● **Selected text**
---------------

Bailey calls embracing AI in the workplace a “win-win situation” for employees and organizations. Most of all, by leveraging the power of AI tools like ChatGPT, employees can become more efficient, while managers can tap into the benefits of a highly skilled and self-sufficient workforce.
“The focus should be on fostering a culture of collaboration between humans and AI, thus maximizing the potential of both parties in achieving organizational success,” she says.
Bailey explains that while concerns regarding AI replacing human jobs are understandable, these tools can help employees perform at a higher level when used effectively—and it’s up to HR to educate both managers and employees about that.
“HR leaders should work toward … promoting the responsible use of AI tools while providing training to help employees harness the full potential of these technologies,” she says.
As HR works to educate the workforce about the potential impact of ChatGPT, the function also needs to look internally at how it can leverage the technology.
Andrew Higashi, CEO and co-founder of ChangeEngine, which helps employers execute employee-facing tech initiatives, says ChatGPT will impact the HR sector by “democratizing the language” used across standard policies and procedures.
“For instance, I see ChatGPT as being a value-add in writing multiple HR policy variations and choosing the best one per company,” he says. However, he cautions, HR needs to recognize that ChatGPT will fall short in other areas.
“There’s a human element needed to workshop cultural values into the equation, and many other HR programs where soft skills and consensus across multiple stakeholders is needed,” Higashi notes.

---------------

● **Transcribed page contents**
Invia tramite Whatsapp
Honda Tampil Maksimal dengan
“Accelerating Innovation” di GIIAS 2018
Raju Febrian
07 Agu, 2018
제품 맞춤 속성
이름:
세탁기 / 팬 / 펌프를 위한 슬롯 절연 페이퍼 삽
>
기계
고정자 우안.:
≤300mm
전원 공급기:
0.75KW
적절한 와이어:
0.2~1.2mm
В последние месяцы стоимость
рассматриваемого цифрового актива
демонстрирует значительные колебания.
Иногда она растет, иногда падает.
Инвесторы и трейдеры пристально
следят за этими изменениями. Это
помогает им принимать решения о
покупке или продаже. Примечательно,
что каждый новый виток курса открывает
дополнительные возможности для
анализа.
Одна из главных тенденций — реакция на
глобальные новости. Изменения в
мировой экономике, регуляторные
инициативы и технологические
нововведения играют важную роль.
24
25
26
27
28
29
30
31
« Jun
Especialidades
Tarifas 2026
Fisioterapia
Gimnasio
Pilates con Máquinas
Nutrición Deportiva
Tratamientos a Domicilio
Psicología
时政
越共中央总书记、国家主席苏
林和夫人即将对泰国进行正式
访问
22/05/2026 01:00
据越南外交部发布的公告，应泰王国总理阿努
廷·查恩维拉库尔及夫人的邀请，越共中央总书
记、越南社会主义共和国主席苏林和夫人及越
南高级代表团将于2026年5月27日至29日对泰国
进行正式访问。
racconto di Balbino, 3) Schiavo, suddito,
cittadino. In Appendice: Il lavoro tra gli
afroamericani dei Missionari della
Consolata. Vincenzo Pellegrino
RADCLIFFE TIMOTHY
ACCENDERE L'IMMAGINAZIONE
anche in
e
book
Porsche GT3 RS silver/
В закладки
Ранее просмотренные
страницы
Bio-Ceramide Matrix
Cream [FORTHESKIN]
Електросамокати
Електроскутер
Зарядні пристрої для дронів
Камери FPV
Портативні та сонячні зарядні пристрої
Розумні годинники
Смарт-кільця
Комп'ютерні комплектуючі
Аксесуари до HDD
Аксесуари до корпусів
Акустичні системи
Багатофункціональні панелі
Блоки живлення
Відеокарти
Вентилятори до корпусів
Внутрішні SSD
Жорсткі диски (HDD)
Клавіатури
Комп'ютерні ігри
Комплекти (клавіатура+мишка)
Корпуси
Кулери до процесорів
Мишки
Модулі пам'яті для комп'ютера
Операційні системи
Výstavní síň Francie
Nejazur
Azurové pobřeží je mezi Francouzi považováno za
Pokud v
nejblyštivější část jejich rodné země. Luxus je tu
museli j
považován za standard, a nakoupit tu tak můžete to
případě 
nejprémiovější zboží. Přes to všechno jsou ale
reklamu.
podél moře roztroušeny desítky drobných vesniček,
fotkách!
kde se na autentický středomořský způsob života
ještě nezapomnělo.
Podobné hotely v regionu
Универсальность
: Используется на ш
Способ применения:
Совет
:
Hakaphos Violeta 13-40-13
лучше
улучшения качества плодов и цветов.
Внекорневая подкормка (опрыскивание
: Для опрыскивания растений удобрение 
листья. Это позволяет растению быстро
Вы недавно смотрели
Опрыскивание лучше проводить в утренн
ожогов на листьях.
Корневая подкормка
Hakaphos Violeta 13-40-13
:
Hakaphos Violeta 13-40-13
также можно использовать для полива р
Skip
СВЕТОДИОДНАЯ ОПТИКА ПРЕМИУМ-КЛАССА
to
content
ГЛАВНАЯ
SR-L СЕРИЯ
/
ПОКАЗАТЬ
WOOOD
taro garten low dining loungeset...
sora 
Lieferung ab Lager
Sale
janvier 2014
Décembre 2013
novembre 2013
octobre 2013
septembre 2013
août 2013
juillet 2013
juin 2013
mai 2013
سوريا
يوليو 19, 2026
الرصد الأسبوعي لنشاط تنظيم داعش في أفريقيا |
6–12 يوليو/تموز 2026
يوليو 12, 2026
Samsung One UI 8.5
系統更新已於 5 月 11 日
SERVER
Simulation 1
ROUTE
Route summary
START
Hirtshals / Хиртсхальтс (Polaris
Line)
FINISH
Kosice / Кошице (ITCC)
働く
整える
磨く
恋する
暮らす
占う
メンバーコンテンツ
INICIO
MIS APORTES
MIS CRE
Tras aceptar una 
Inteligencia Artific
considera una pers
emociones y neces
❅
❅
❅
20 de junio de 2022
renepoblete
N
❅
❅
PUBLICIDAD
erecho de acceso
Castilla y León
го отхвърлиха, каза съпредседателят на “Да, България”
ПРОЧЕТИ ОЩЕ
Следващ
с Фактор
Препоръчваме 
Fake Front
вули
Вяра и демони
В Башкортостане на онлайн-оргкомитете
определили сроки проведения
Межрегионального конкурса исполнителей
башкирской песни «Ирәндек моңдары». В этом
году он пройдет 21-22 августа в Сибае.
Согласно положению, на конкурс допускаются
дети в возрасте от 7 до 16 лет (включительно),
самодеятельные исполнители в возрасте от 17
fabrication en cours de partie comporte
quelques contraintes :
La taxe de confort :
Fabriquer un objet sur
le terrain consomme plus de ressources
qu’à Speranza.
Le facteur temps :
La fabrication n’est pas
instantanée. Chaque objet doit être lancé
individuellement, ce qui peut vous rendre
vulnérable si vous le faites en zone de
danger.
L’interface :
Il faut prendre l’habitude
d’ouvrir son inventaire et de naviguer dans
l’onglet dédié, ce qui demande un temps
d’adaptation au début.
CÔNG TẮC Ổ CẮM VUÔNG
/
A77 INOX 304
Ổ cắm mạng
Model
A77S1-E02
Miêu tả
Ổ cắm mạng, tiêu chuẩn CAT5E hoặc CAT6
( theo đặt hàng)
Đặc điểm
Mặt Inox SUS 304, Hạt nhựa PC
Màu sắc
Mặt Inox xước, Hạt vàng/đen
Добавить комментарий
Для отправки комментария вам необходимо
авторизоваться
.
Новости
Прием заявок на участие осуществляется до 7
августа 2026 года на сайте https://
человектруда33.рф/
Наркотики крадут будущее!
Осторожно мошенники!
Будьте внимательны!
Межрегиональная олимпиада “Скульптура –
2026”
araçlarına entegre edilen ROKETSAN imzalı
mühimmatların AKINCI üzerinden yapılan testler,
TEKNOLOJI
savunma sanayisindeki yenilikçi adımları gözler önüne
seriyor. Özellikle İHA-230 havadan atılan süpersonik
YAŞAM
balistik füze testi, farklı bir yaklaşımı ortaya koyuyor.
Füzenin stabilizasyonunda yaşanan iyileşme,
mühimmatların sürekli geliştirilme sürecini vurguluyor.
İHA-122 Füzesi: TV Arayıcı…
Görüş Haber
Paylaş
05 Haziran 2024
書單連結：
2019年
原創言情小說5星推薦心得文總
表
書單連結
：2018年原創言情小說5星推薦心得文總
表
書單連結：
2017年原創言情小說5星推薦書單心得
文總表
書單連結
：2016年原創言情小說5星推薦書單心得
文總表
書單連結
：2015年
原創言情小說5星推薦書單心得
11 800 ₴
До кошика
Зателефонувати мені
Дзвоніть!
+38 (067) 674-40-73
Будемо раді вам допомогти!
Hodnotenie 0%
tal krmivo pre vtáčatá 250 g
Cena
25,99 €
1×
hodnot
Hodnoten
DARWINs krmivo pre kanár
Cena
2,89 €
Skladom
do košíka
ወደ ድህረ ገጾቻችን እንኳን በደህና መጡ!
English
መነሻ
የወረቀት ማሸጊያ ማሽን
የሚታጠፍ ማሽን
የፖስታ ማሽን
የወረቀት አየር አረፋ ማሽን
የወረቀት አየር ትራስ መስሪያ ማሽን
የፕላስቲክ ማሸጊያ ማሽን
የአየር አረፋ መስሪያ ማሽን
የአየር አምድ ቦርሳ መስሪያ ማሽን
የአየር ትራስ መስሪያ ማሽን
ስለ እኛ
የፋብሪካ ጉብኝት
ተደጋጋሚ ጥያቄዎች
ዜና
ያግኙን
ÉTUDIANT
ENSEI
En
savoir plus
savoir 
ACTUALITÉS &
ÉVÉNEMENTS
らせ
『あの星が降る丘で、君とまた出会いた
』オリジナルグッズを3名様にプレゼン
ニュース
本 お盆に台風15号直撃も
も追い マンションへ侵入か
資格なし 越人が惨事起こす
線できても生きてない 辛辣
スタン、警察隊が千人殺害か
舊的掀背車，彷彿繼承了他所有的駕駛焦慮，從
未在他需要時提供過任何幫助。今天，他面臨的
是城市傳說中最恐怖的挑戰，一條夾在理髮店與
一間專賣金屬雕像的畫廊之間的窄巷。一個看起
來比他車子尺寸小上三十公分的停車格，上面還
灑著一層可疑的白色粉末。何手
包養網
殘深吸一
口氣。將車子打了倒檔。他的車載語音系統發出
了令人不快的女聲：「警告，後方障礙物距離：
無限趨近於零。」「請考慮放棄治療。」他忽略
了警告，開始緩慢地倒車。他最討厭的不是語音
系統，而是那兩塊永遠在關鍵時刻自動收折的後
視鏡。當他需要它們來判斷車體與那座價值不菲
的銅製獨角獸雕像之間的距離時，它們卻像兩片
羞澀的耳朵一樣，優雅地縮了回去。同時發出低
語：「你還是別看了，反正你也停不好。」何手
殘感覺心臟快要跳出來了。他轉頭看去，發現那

---------------

Answer these questions about the passage on AI and HR:
(a) What does Bailey call embracing AI in the workplace?
(b) What does ChangeEngine help employers do?
(c) What does Higashi give as an example of where ChatGPT adds value?
The listing isn't needed for anything here.

(a) A "win-win situation" for employees and organizations.
(b) Execute employee-facing tech initiatives.
(c) Writing multiple HR policy variations and choosing the best one per company.